I'm just beginning my research on the Arduino market and I wanted to ask a question here to confirm whether or not I'm going to purchase the correct Arduino board I need.
The project I'm beginning is based off of two portions, a USB communication input and a Rx/Tx output to a Bluetooth Shield. My question here specifically is this, using the Arduino Mega USB host port...can I read/write data from it and then "forward/receive" that same data through the Rx/Tx pins on the board to a Bluetooth Shield?
Thanks for the help! Let me know if this question needs to be stated more clearly.
No. The data you send out on Tx will go back out to the USB. The Rx pin will see Tx data from the Bluetooth and Tx data coming from the USB and be corrupted.
Use Serial1, Serial2, or Serial3 to connect to the bluetooth shield instead.

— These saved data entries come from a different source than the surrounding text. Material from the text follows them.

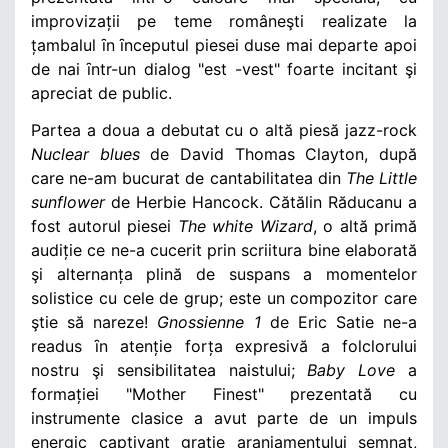
improvizații pe teme româneşti realizate la
țambalul ȋn ȋnceputul piesei duse mai departe apoi
de nai ȋntr-un dialog "est -vest" foarte incitant şi
apreciat de public.
Partea a doua a debutat cu o altă piesă jazz-rock
Nuclear blues
de David Thomas Clayton, după
care ne-am bucurat de cantabilitatea din
The Little
sunflower
de Herbie Hancock. Cătălin Răducanu a
fost autorul piesei
The white Wizard
, o altă primă
audiție ce ne-a cucerit prin scriitura bine elaborată
şi alternanța plină de suspans a momentelor
solistice cu cele de grup; este un compozitor care
ştie să nareze!
Gnossienne 1
de Eric Satie ne-a
readus ȋn atenție forța expresivă a folclorului
nostru şi sensibilitatea naistului;
Baby Love
a
formației "Mother Finest" prezentată cu
instrumente clasice a avut parte de un impuls
energic captivant grație aranjamentului semnat,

Ok, great. If I'm understanding you correctly...the Tx/Rx (pins 0 and 1) are tied to the USB host interface?
So I should be able to read the USB serial I/O (pins 0 and 1) and "relay" the data appropriately to either the Serial1, Serial2, or Serial3 ports that are provided by the Arduino Mega?
Do you happen to know if there is a specific function to read from the Tx/Rx of pins 0 and 1 in comparison from Serial1, Serial2, Serial3?
Crossroads,
Is there any reason the onboard USB port could not be used by the arduino application ?
(provided of course , if you wanted to debug the serial you would have to use some other serial port for your serial monitoring )
If all you do is to make Arduino MEGA take data from USB serial and send to a BT module, then why don't you just purchase a USB TTL adapter and wire it to the BT module, saving the MEGA, and a BT shield? I see no reason you need a microcontroller development board for what simple wiring can do.